While quite a few of the corporate defendants are not household names, the list includes pharmaceutical giant Pfizer, which profits from generics as well as brand-name drugs.

The case, which could result in a multi-billion-dollar settlement, is a reminder that price-fixing, one of the oldest forms of corporate crime, remains a live issue. The main change is the method by which companies collude. Adam Smith’s discussion of the practice in The Wealth of Nations (1776) stated that “People of the same trade seldom meet together, even for merriment and diversion, but the conversation ends in a conspiracy against the public, or in some contrivance to raise prices.” Now the same results can be achieved electronically, without face-to-face encounters.

Price-fixing accounts for more of the federal criminal cases in Violation Tracker than any other offense type besides environmental matters. The more than 200 cases have resulted in $10 billion in penalties, including more than two dozen cases in which the defendants had to pay more than $100 million, including one in which the penalty reached half a billion dollars.

Many of those cases involve industries such as auto parts, electronic components and chemicals; in other words, business-to-business transactions. Federal antitrust prosecutors have focused much less on goods purchased by individual consumers.

That’s where the states come in. The current case against the generic drug companies is just the latest in a string of lawsuits in which state AGs have banded together to address anti-competitive practices that affect consumers.

My colleagues and I are now in the process of collecting data on those cases to add to Violation Tracker. So far, we have identified more than 100 multi-state lawsuits involving price-fixing and related matters. Quite a few of these involve drug and vitamin producers.

There have even been some brought against the same generic producers targeted in the new case. For example, in 2000, Mylan agreed to pay $108 million to settle multi-state allegations that it conspired with other companies to control the market for generic anti-anxiety drugs. In 2010, Teva agreed to pay $169 million to California, Florida, Texas and the federal government to settle allegations that it misreported drug prices to state Medicaid programs and thus caused them to overpay for generic drugs.

There have also been scandals involving the quality of generics. In 2013, the Indian company Ranbaxy, now owned by Sun Pharmaceuticals, agreed to pay $266 million to resolve multi-state litigation alleging that it sold generic drugs that lacked necessary active ingredients due to poor quality control standards to customers including state Medicaid programs. This was part of a larger $500 million civil and criminal settlement that involved the federal government

In 2015 Qualitest Pharmaceuticals, a manufacturer of generic pharmaceutical products, and its parent company, Endo Health Solutions, agreed to pay $39 million as part of the settlement of multi-state litigation alleging unlawful labeling practices; specifically, selling multivitamin tablets said to contain the American Dental Association amount of fluoride when they actually contained less than half that amount.

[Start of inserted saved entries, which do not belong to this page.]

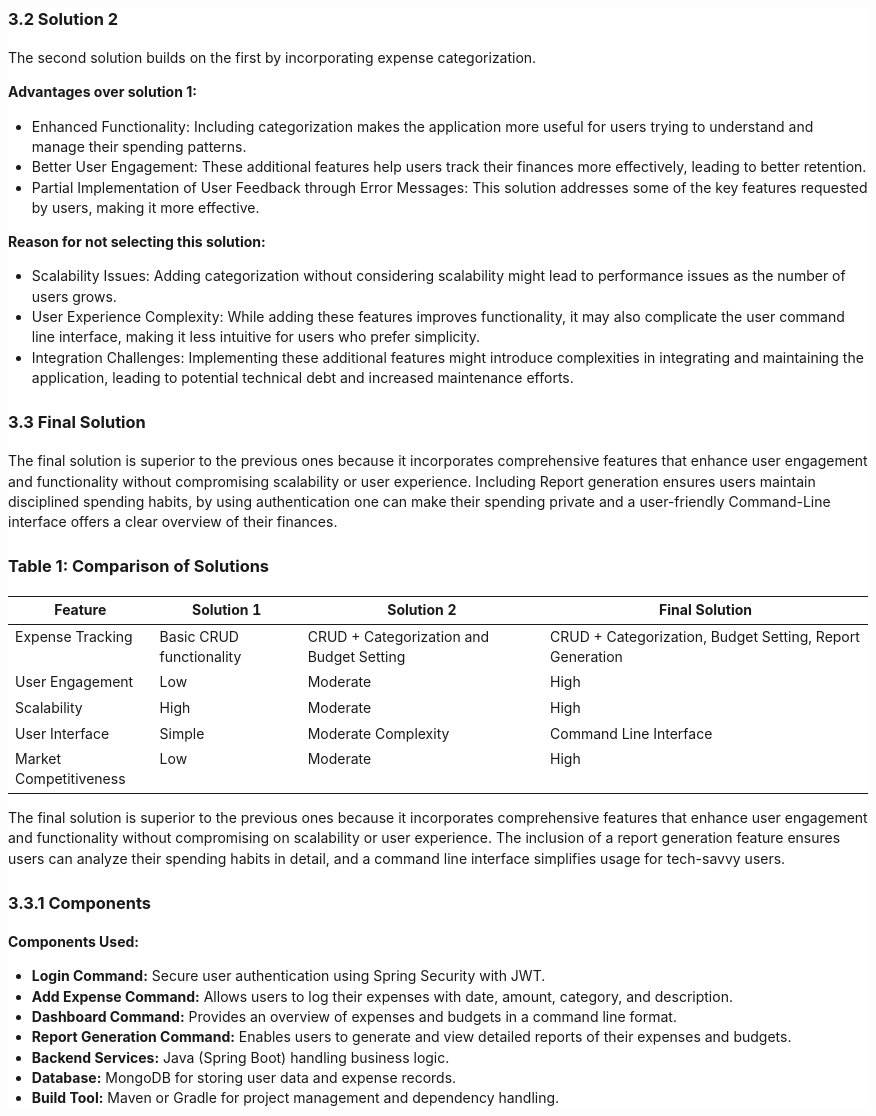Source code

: ### 3.2 Solution 2

The second solution builds on the first by incorporating expense categorization.

**Advantages over solution 1:**

- Enhanced Functionality: Including categorization makes the application more useful for users trying to understand and manage their spending patterns.
- Better User Engagement: These additional features help users track their finances more effectively, leading to better retention.
- Partial Implementation of User Feedback through Error Messages: This solution addresses some of the key features requested by users, making it more effective.

**Reason for not selecting this solution:**

- Scalability Issues: Adding categorization without considering scalability might lead to performance issues as the number of users grows.
- User Experience Complexity: While adding these features improves functionality, it may also complicate the user command line interface, making it less intuitive for users who prefer simplicity.
- Integration Challenges: Implementing these additional features might introduce complexities in integrating and maintaining the application, leading to potential technical debt and increased maintenance efforts.

### 3.3 Final Solution

The final solution is superior to the previous ones because it incorporates comprehensive features that enhance user engagement and functionality without compromising scalability or user experience. Including Report generation ensures users maintain disciplined spending habits, by using authentication one can make their spending private and a user-friendly Command-Line interface offers a clear overview of their finances.
### Table 1: Comparison of Solutions

| Feature                         | Solution 1                                | Solution 2                                 | Final Solution                                          |
|---------------------------------|-------------------------------------------|--------------------------------------------|---------------------------------------------------------|
| Expense Tracking                | Basic CRUD functionality                  | CRUD + Categorization and Budget Setting   | CRUD + Categorization, Budget Setting, Report Generation |
| User Engagement                 | Low                                       | Moderate                                   | High                                                    |
| Scalability                     | High                                      | Moderate                                   | High                                                    |
| User Interface                  | Simple                                    | Moderate Complexity                        | Command Line Interface                                  |
| Market Competitiveness          | Low                                       | Moderate                                   | High                                                    |

The final solution is superior to the previous ones because it incorporates comprehensive features that enhance user engagement and functionality without compromising on scalability or user experience. The inclusion of a report generation feature ensures users can analyze their spending habits in detail, and a command line interface simplifies usage for tech-savvy users.

### 3.3.1 Components

**Components Used:**

- **Login Command:** Secure user authentication using Spring Security with JWT.
- **Add Expense Command:** Allows users to log their expenses with date, amount, category, and description.
- **Dashboard Command:** Provides an overview of expenses and budgets in a command line format.
- **Report Generation Command:** Enables users to generate and view detailed reports of their expenses and budgets.
- **Backend Services:** Java (Spring Boot) handling business logic.
- **Database:** MongoDB for storing user data and expense records.
- **Build Tool:** Maven or Gradle for project management and dependency handling.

Pfizer has been a defendant in at least seven multi-state cases, most of which have involved allegations of promoting its brand-name drugs for uses not approved by the Food and Drug Administration, thereby creating a safety risk.

The past and current allegations against companies such as Teva and Mylan are especially troubling because these generic producers were supposed to be the heroes of the drug industry. Instead of acting as a check on the avaricious impulses of the brand-name producers, it appears that they jumped on the profit-maximization bandwagon.

This should serve as another indicator that market forces are not up to the task of eliminating price-gouging and other abuses in the pharmaceutical industry. Strong government intervention is the only remedy.

Philip Mattera heads the Corporate Research Project in Washington, DC, and writes the blog Dirt Diggers Digest.